Question

In the diagram shown below the coefficient of friction between $2\text{kg}$ and $4\text{kg}$ block is $0.1$ and between $4\text{kg}$ and ground is $0.2$. Find the force of friction on $2\text{kg}$ block at time $t=0.5$ second.

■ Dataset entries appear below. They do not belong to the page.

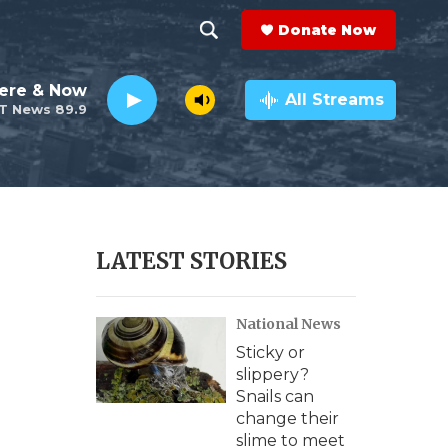
Donate Now
S
S
e
h
ere & Now
a
All Streams
T News 89.9
r
o
c
h
w
Q
u
S
e
r
e
LATEST STORIES
y
a
National News
r
Sticky or
c
slippery?
Snails can
h
change their
slime to meet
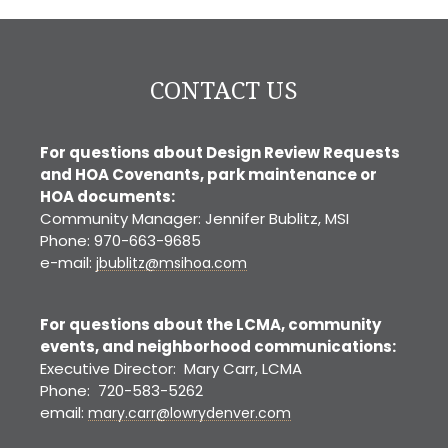
CONTACT US
For questions about Design Review Requests
and HOA Covenants, park maintenance or
HOA documents:
Community Manager: Jennifer Bublitz, MSI
Phone: 970-663-9685
e-mail:
jbublitz@msihoa.com
For questions about the LCMA, community
events, and neighborhood communications:
Executive Director: Mary Carr, LCMA
Phone: 720-583-5262
email:
mary.carr@lowrydenver.com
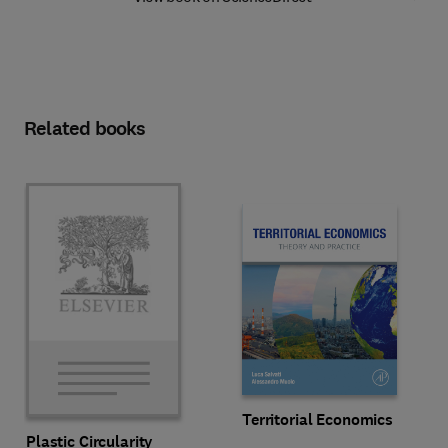
Related books
Territorial Economics
Plastic Circularity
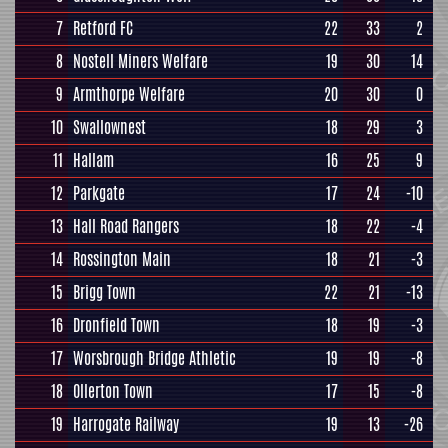
7
Retford FC
22
33
2
8
Nostell Miners Welfare
19
30
14
9
Armthorpe Welfare
20
30
0
10
Swallownest
18
29
3
11
Hallam
16
25
9
12
Parkgate
17
24
-10
13
Hall Road Rangers
18
22
-4
14
Rossington Main
18
21
-3
15
Brigg Town
22
21
-13
16
Dronfield Town
18
19
-3
17
Worsbrough Bridge Athletic
19
19
-8
18
Ollerton Town
17
15
-8
19
Harrogate Railway
19
13
-26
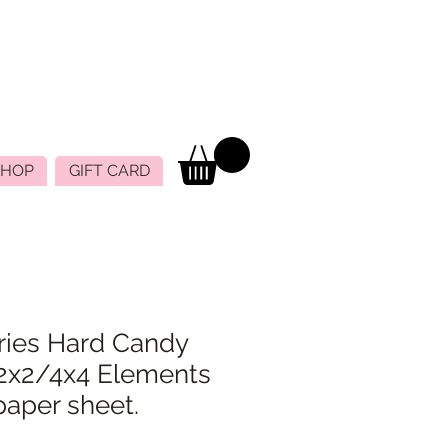
SHOP
GIFT CARD
ries Hard Candy
2x2/4x4 Elements
paper sheet.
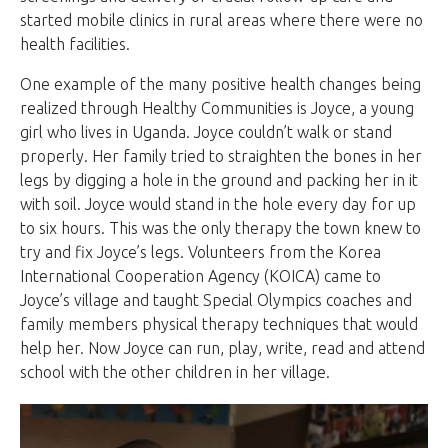
started mobile clinics in rural areas where there were no
health facilities.
One example of the many positive health changes being
realized through Healthy Communities is Joyce, a young
girl who lives in Uganda. Joyce couldn’t walk or stand
properly. Her family tried to straighten the bones in her
legs by digging a hole in the ground and packing her in it
with soil. Joyce would stand in the hole every day for up
to six hours. This was the only therapy the town knew to
try and fix Joyce’s legs. Volunteers from the Korea
International Cooperation Agency (KOICA) came to
Joyce’s village and taught Special Olympics coaches and
family members physical therapy techniques that would
help her. Now Joyce can run, play, write, read and attend
school with the other children in her village.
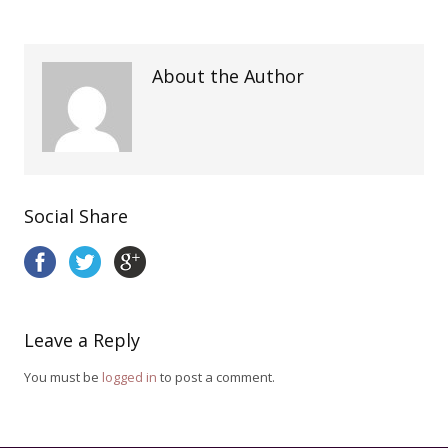
About the Author
Social Share
Leave a Reply
You must be
logged in
to post a comment.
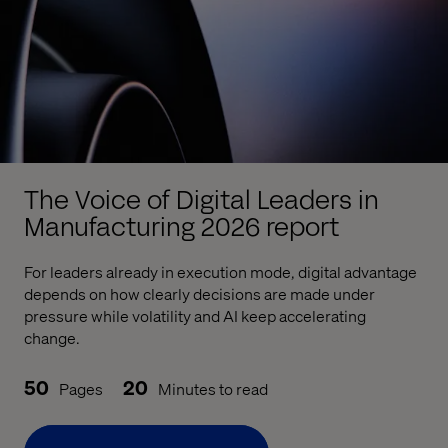
The Voice of Digital Leaders in
Manufacturing 2026 report
For leaders already in execution mode, digital advantage
depends on how clearly decisions are made under
pressure while volatility and AI keep accelerating
change.
50
20
Pages
Minutes to read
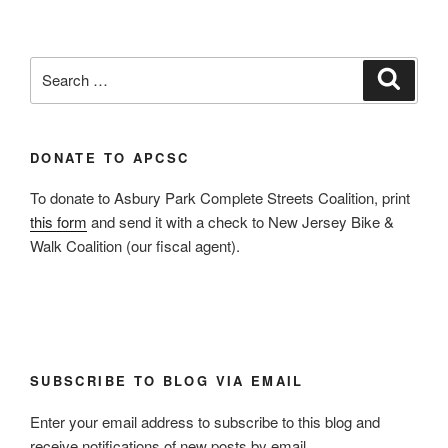
Search
Search
for:
DONATE TO APCSC
To donate to Asbury Park Complete Streets Coalition, print
this form
and send it with a check to New Jersey Bike &
Walk Coalition (our fiscal agent).
SUBSCRIBE TO BLOG VIA EMAIL
Enter your email address to subscribe to this blog and
receive notifications of new posts by email.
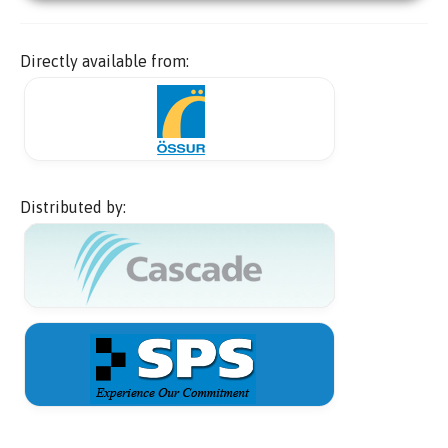
Directly available from:
Distributed by:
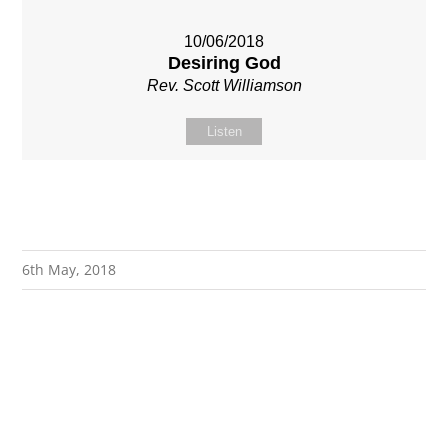
10/06/2018
Desiring God
Rev. Scott Williamson
Listen
6th May, 2018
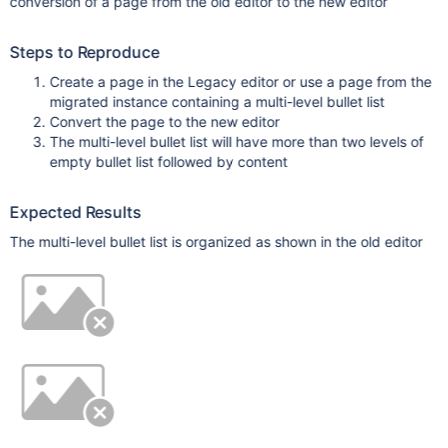
conversion of a page from the old editor to the new editor
Steps to Reproduce
Create a page in the Legacy editor or use a page from the
migrated instance containing a multi-level bullet list
Convert the page to the new editor
The multi-level bullet list will have more than two levels of
empty bullet list followed by content
Expected Results
The multi-level bullet list is organized as shown in the old editor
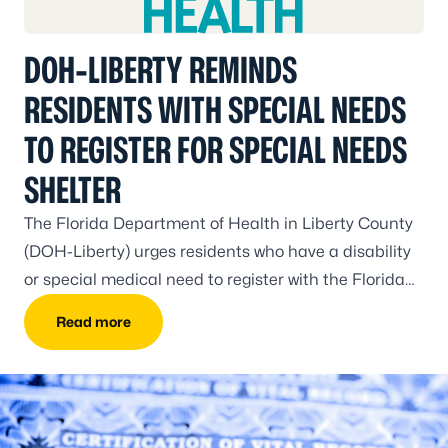
DOH-LIBERTY REMINDS
RESIDENTS WITH SPECIAL NEEDS
TO REGISTER FOR SPECIAL NEEDS
SHELTER
The Florida Department of Health in Liberty County
(DOH-Liberty) urges residents who have a disability
or special medical need to register with the Florida
Special Needs Shelter Registry.
Read more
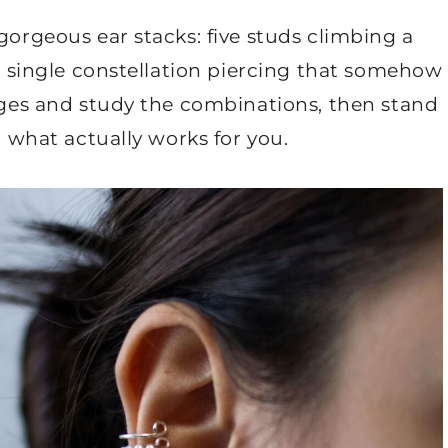
gorgeous ear stacks: five studs climbing a
 a single constellation piercing that somehow
mages and study the combinations, then stand
a what actually works for you.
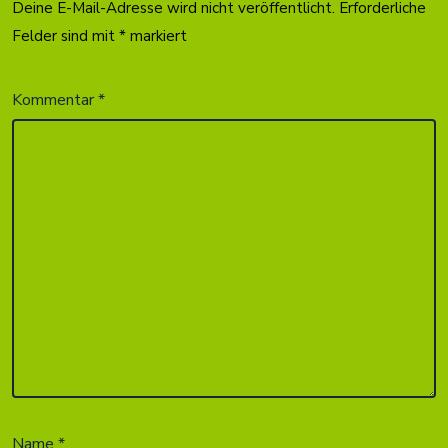
Deine E-Mail-Adresse wird nicht veröffentlicht.
Erforderliche
Felder sind mit
*
markiert
Kommentar
*
Name
*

• A. $2\text{N towards left}$
• B. $1\text{N towards right}$
• C. $1\text{N towards left}$
• D. $0\text{N}$

Answer 1

The correct option is B $1\text{N towards right}$

The FBD of the blocks are as shown


From the FBD we have
$N_1=2g=20\text{N}$
Maximum available value of friction between $2\text{kg}$ and $4\text{kg}$ block is
$(f_1{)}_{\text{max}}=\mu N_1=0.1\times 20=2\text{N}$

and, $N_2=N_1+4g=20+40=60\text{N}$
Similarly, maximum available value of friction between $4\text{kg}$ and ground is
$(f_2{)}_{\text{max}}=\mu N_2=0.2\times 60=12\text{N}$

Now, it is given that $F=2t$ towards left
So, at $t=0.5\text{s},F=2\times 0.5=1\text{N}$
$\because$ $F_{@t=0.5s}<(f_1{)}_{\text{max}}$, the whole system is at rest, the tension will not develop in the string and the friction force acting on $2kg$ block will be $1\text{N}$ towards right.